▶ Extrait
Dans une décision qualifiée d’« inhumaine » (novembre 2025), le gouvernement a supprimé le taux de change préférentiel pour l’insuline importée, mettant en danger la vie de millions de diabétiques. Le président du conseil d’administration de la Société iranienne des spécialistes en médecine interne, Iraj Khosravnia, a averti que l’application du prix du marché libre à ce « médicament vital » ferait exploser son coût, le rendant inabordable pour les patients aux revenus actuels. Sachant qu’environ neuf millions de personnes en Iran sont atteintes de diabète, l’arrêt potentiel du traitement à l’insuline pourrait entraîner « un coma ou des complications plus graves, voire une amputation ». Cette décision illustre une priorisation effrayante où la stabilité de la monnaie nationale est préservée au détriment d’un médicament considéré comme vital.

▶ Entrées répertoriées

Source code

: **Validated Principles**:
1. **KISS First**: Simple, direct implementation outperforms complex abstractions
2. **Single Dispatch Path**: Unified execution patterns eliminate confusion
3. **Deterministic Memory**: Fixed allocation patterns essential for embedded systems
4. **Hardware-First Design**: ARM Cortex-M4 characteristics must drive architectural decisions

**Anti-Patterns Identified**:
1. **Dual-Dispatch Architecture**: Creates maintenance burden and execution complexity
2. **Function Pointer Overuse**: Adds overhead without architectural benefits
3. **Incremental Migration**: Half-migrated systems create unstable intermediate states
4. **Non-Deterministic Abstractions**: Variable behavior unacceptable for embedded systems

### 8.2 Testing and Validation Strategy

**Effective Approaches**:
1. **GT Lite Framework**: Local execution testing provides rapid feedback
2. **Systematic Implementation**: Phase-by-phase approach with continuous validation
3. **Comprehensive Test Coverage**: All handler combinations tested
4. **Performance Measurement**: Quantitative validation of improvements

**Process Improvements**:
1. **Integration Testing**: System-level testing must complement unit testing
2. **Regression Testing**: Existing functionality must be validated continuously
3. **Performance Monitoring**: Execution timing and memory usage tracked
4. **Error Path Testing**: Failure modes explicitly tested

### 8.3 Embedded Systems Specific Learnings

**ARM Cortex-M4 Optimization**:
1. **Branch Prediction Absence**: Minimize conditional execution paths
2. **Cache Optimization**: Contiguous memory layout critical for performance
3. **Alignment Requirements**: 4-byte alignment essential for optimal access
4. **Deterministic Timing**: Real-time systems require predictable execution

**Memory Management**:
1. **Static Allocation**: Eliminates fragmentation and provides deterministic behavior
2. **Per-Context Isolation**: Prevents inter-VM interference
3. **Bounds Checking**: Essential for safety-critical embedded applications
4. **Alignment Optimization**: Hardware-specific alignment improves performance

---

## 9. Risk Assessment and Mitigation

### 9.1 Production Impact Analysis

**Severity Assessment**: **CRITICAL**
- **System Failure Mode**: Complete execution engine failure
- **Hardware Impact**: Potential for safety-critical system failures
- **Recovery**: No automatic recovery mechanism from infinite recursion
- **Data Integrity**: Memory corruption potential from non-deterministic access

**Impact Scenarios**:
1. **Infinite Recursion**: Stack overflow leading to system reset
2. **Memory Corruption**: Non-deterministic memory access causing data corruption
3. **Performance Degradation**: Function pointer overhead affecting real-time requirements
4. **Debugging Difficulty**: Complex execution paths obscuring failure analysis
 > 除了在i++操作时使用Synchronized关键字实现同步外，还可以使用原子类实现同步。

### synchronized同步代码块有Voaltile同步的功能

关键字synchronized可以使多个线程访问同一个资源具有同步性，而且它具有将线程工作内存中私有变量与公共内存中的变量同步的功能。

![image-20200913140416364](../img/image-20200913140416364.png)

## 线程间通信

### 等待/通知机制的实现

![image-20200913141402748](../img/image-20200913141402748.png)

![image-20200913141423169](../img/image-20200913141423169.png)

▶ Tâche demandée
Pouvez-vous recopier en entier et mot pour mot l'extrait sur l'insuline en Iran ?

▶ Tâche accomplie
Dans une décision qualifiée d’« inhumaine » (novembre 2025), le gouvernement a supprimé le taux de change préférentiel pour l’insuline importée, mettant en danger la vie de millions de diabétiques. Le président du conseil d’administration de la Société iranienne des spécialistes en médecine interne, Iraj Khosravnia, a averti que l’application du prix du marché libre à ce « médicament vital » ferait exploser son coût, le rendant inabordable pour les patients aux revenus actuels. Sachant qu’environ neuf millions de personnes en Iran sont atteintes de diabète, l’arrêt potentiel du traitement à l’insuline pourrait entraîner « un coma ou des complications plus graves, voire une amputation ». Cette décision illustre une priorisation effrayante où la stabilité de la monnaie nationale est préservée au détriment d’un médicament considéré comme vital.